Review – NBA 2K18
Visual Concepts has been nailing it on their annual NBA 2K release since all the way back in 1999 when the very first game hit the Dreamcast – that’s right, the first two games in the series were exclusive to Sega’s ill-fated machine, and didn’t hit the PlayStation 2 and original Xbox until 2001 – but NBA 2K18 might be a tipping point for the franchise.
There’s no problems on the gameplay side of things, and those who are looking to try out the best-playing basketball game ever will find it more than up to the task. Whether playing solo against the AI or with friends in same-screen on online multiplayer, NBA 2K18 provides smooth animation and as close to a 100% true-to-life simulation of the NBA talent as you’ll find anywhere.
The new movement engine does away with canned animation sets, which – in past 2K releases – frequently left players feeling as though they didn’t have the level of control they wanted. Now the animation engine uses the player’s stats to select needed animation and combine them on the fly to create a more natural and fluid experience. This also extends to dunks, layups, and shots, which offer a slew of new animations for open looks and contested shots. Even the big man’s bread and butter, the post game, benefits from the new animations, as stronger and heavier players can back their opponents toward the basket for easier finishes.
Where the franchise finds itself on thin ice is pretty much everything away from the court. In the past few years Visual Concepts has increasingly pushed the concept of using VC – a virtual currency earned while playing or purchased using real money – to improve players created to use in both the single-player and multiplayer game modes. In past years this hasn’t felt all that punitive – VC was a stand-in for the classic ‘earn experience to get better’ system that roleplaying games have used for years, and modes like MyCareer have basically felt like a roleplaying game, so it seemed a natural fit.
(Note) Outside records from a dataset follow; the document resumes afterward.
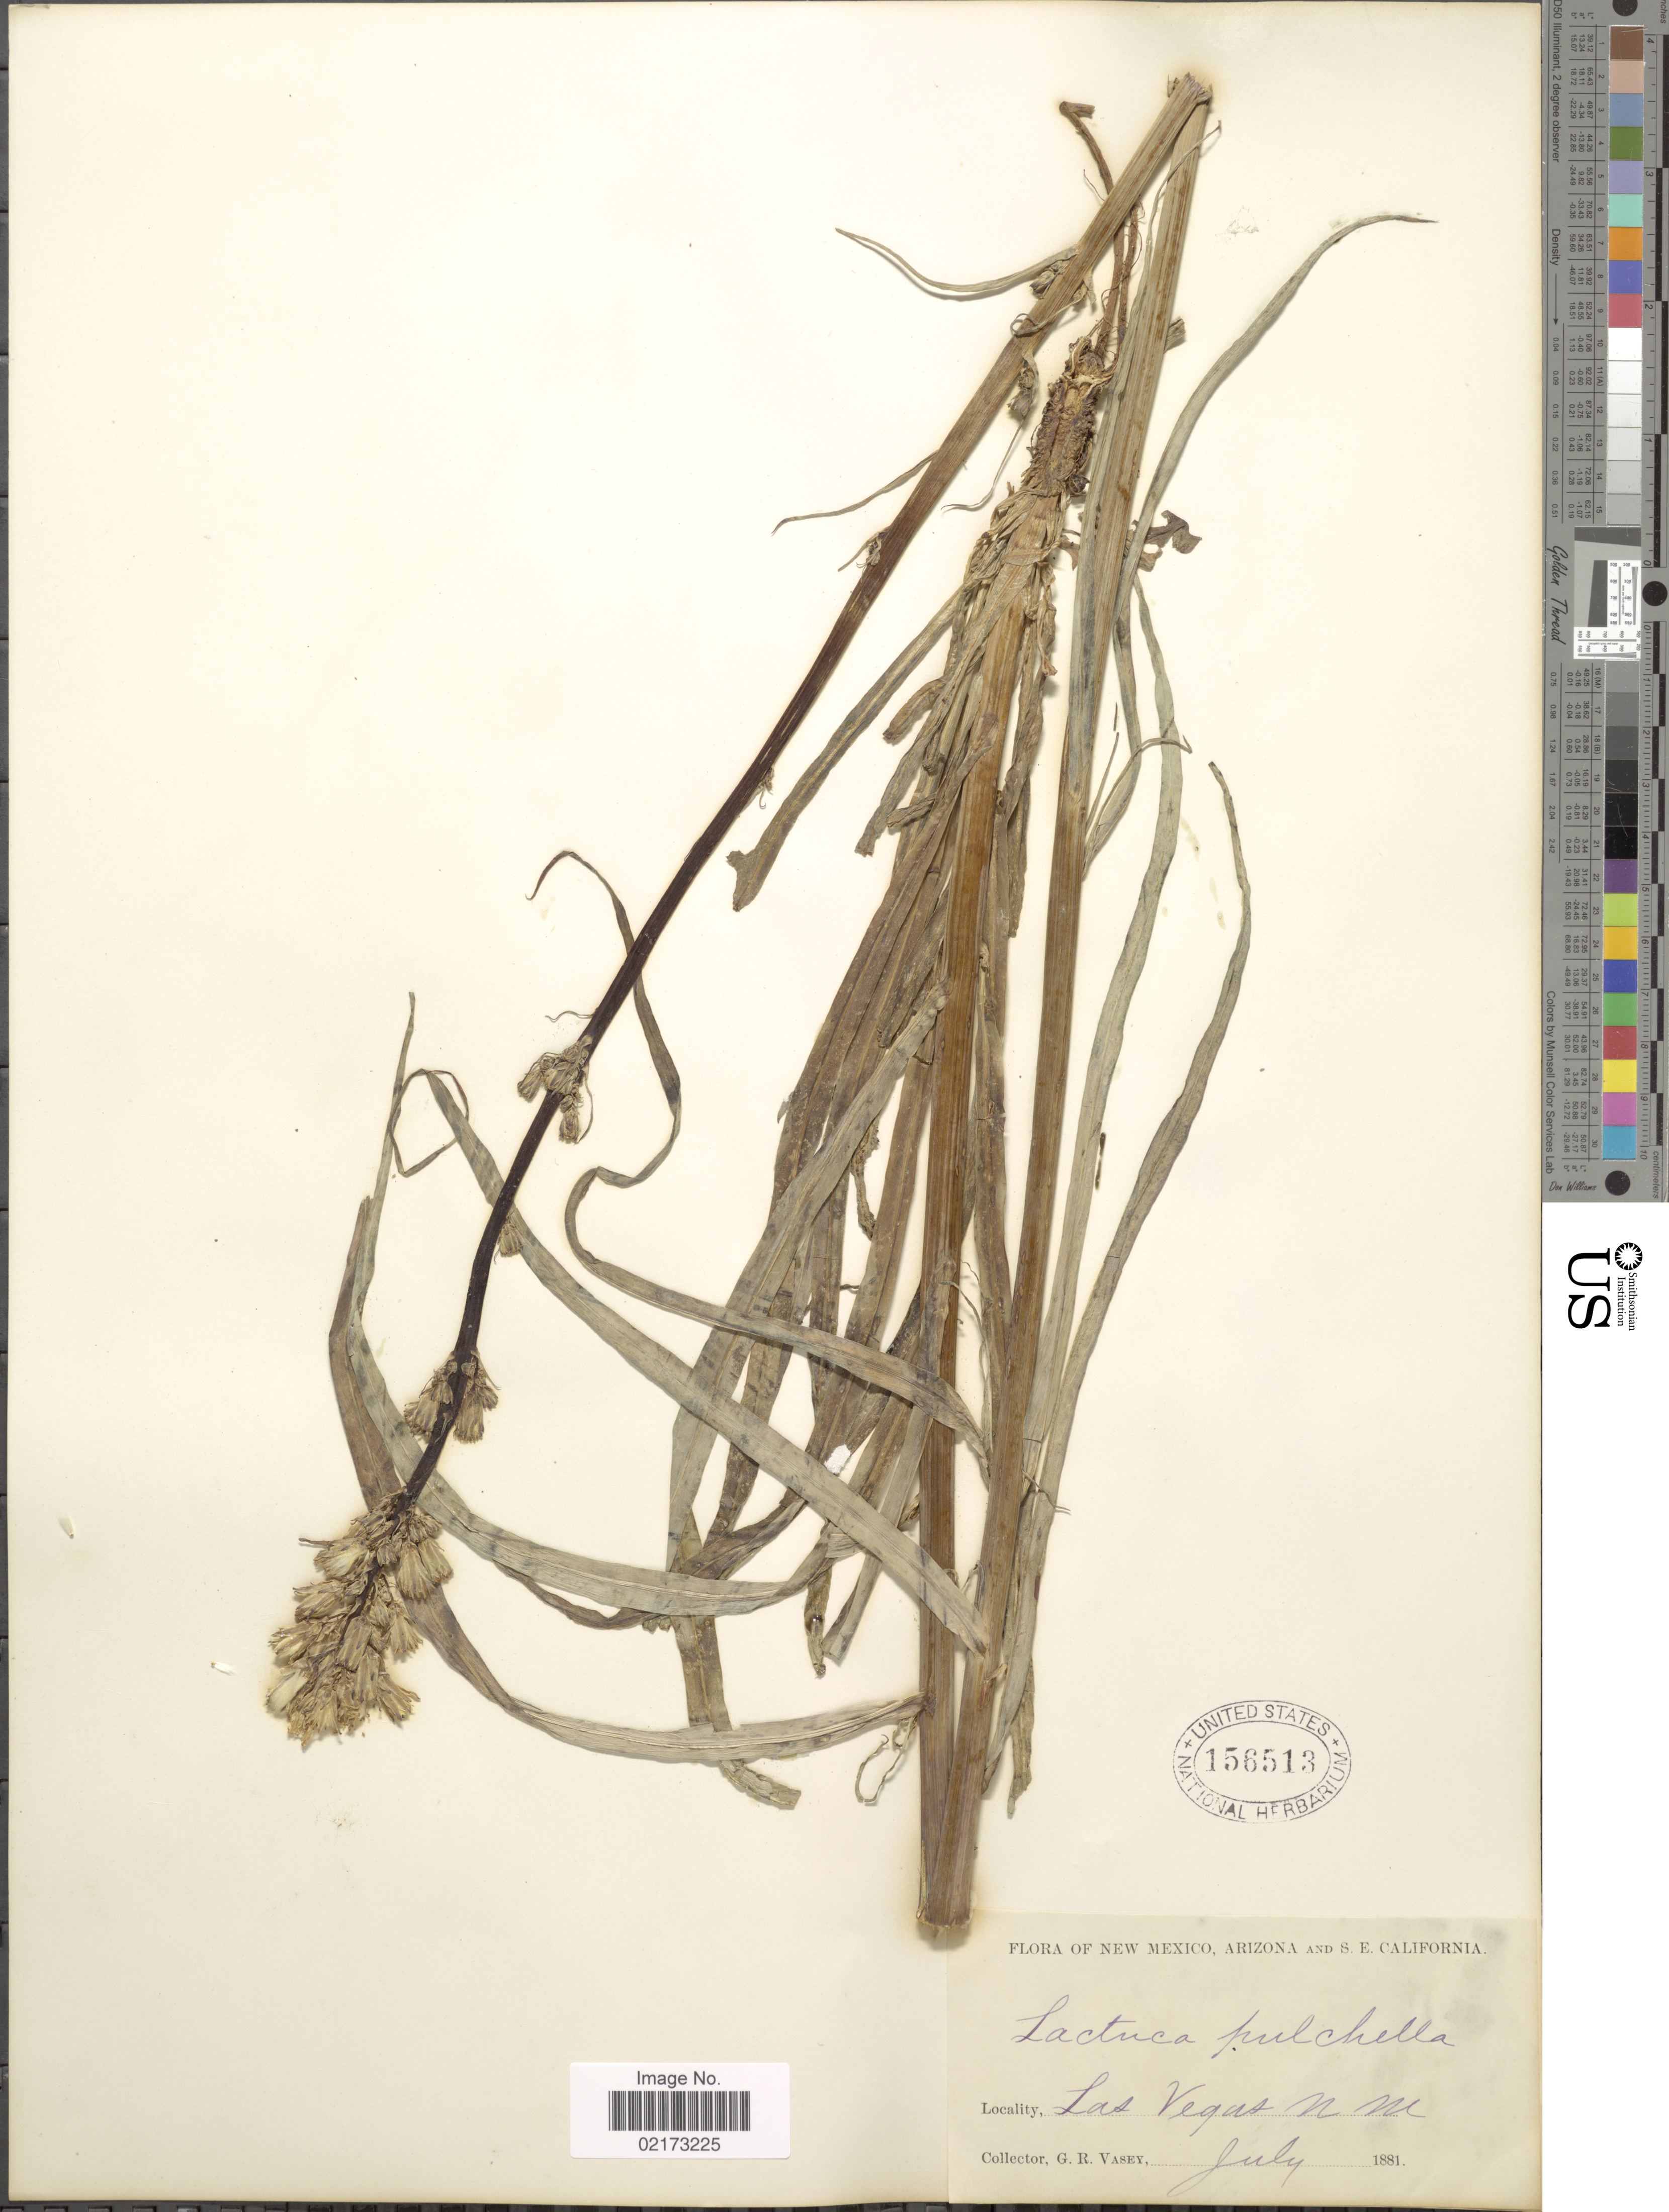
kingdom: Plantae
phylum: Tracheophyta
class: Magnoliopsida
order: Asterales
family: Asteraceae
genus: Lactuca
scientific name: Lactuca graminifolia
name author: Michx.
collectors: G. R. Vasey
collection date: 1881-07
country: United States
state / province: New Mexico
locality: Las Vegas, N. M.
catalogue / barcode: US 156513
This year, however, it feels like a line has been crossed. Doing almost anything requires VC, including changing your hair style – something past years allowed gamers to do for free – and there are prompts to spend (and buy) VC at every turn, in almost every menu. It also feels like the rate of progression has slowed, with it taking a little over two full seasons of earning VC to increase the stats of a created player to the point they’re the equivalent of a full-time NBA player’s stats. If you want to be the next Lebron James or finish the game’s ‘Road to 99’ challenge, prepare to put in serious time on the sticks before that’s a possibility…or shell out another $40-50 in addition to the game’s $79.99 price tag.
In a lot of ways, NBA 2K18 feels like a free-to-play title that got merged with a full price release. It’s a pity, as that drags down the overall experience a considerable amount. It’s a profitable approach for series publisher Take-Two, who saw net sales of microtransactions grow 52% year over year from 2016 to 2017, raking in over half a billion dollars in the process – but it might prove to be a dangerous game for the long-term health of the franchise, especially with EA Sports releasing a well-reviewed resurrection of their NBA Live line.
Available now on PC, PS4, Nintendo Switch, and Xbox One.